With a smile on his face, bin Laden said those trained to fly didn't know the other hijackers in the group.

"One group of people didn't know the other," he said.

Two bin Laden associates — spiritual adviser Ayman al-Zawahri and spokesman Abu Ghaith — also appear in the tape.

On the tape, bin Laden is sitting on the floor of a spare room, talking with the other men.

Entering the room, bin Laden bends over to greet the sheik, then smilingly takes his place next to him, sitting cross-legged on the floor.

The sheik promptly thanks bin Laden, saying, "You have given us weapons, you have given us hope and we thank Allah for you."

"Everybody praises what you did, the great action you did, which was first and foremost by the grace of Allah," the sheik continued. "This is the guidance of Allah and the blessed fruit of Jihad."

"Thanks to Allah," replied bin Laden.

The sheik informed bin Laden that another cleric had delivered a sermon in Saudi Arabia Sept. 11. "He said this was jihad and those people were not innocent victims," the sheik said, apparently referring to the victims of the World Trade Center and Pentagon attacks.

References to jihad, or holy war, and Allah run throughout the videotape, and at one point bin Laden recites a portion of verse: "I was ordered to fight the people until they say there is no god but Allah, and his prophet Muhammad."

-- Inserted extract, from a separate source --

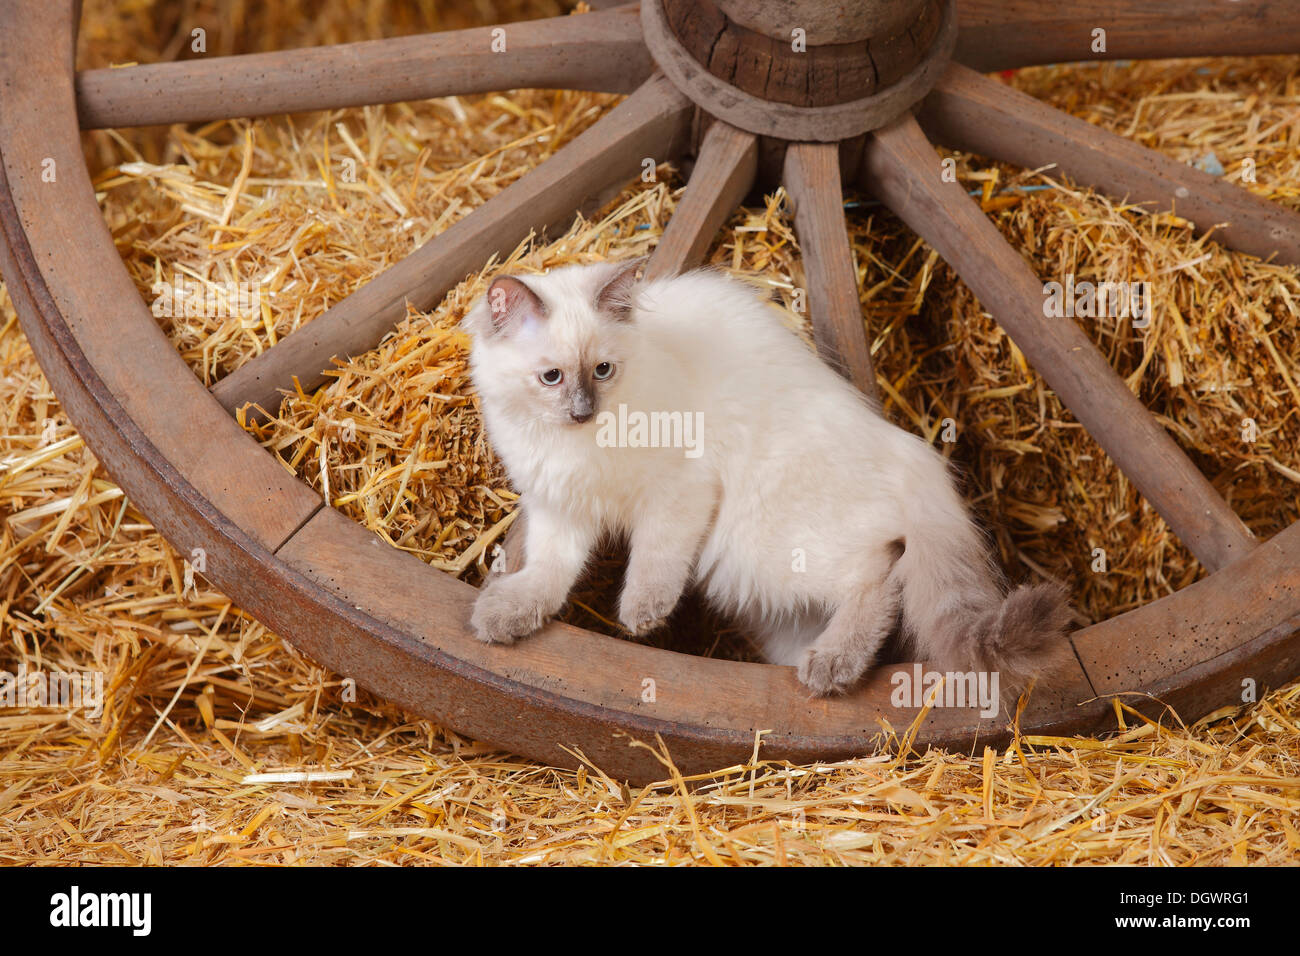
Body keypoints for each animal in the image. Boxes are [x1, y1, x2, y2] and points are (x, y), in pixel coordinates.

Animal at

Moments later, he said, "This event made people think [about true Islam], which benefitted Islam greatly," he said.

The approximately one-hour videotape was released Thursday after a team of four non-government translators brought in by the Pentagon listened to it to interpret bin Laden's Arabic and agree on a uniform version of his remarks. 

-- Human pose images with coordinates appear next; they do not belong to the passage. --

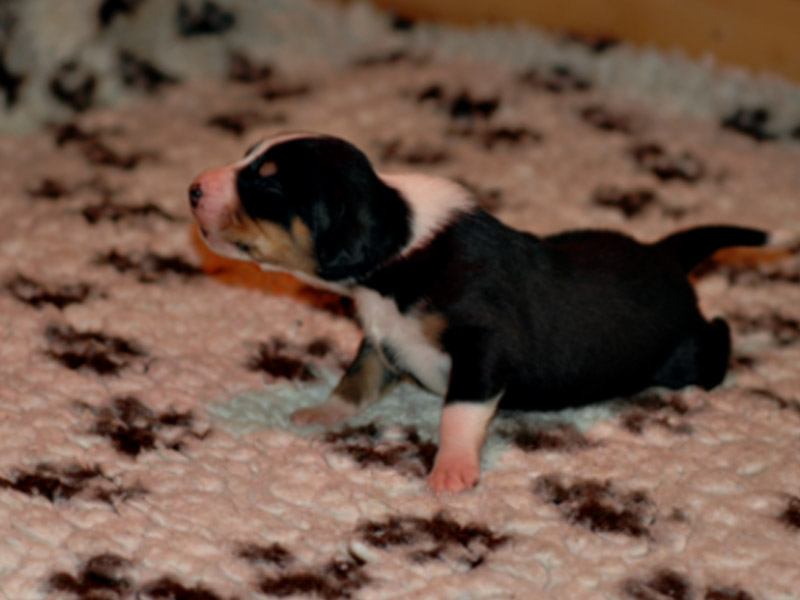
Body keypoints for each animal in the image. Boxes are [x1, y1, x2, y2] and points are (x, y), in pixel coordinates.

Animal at [189, 132, 767, 493]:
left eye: (267, 182)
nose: (193, 188)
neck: (399, 252)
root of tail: (664, 254)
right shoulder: (381, 339)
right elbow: (356, 379)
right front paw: (321, 413)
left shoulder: (484, 344)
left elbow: (459, 411)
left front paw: (451, 469)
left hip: (687, 359)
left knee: (717, 335)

U.S. intelligence officers found the tape in a residence in Jalalabad. It bears a date stamp that says it was made Nov. 9.

The Pentagon offered a statement saying it released the tape after balancing "concerns about any additional pain that could be caused by its release against the value of having the world fully appreciate what we are up against in the war against terrorism."

"There was no doubt of bin Laden's responsibility for the Sept. 11 attacks before the tape was discovered," Defense Secretary Donald H. Rumsfeld said in the statement.

Numerous U.S. officials had already seen the tape prior to its release, and several members of the House and Senate intelligence committees had urged the Bush administration to release it.

The Associated Press contributed to this report.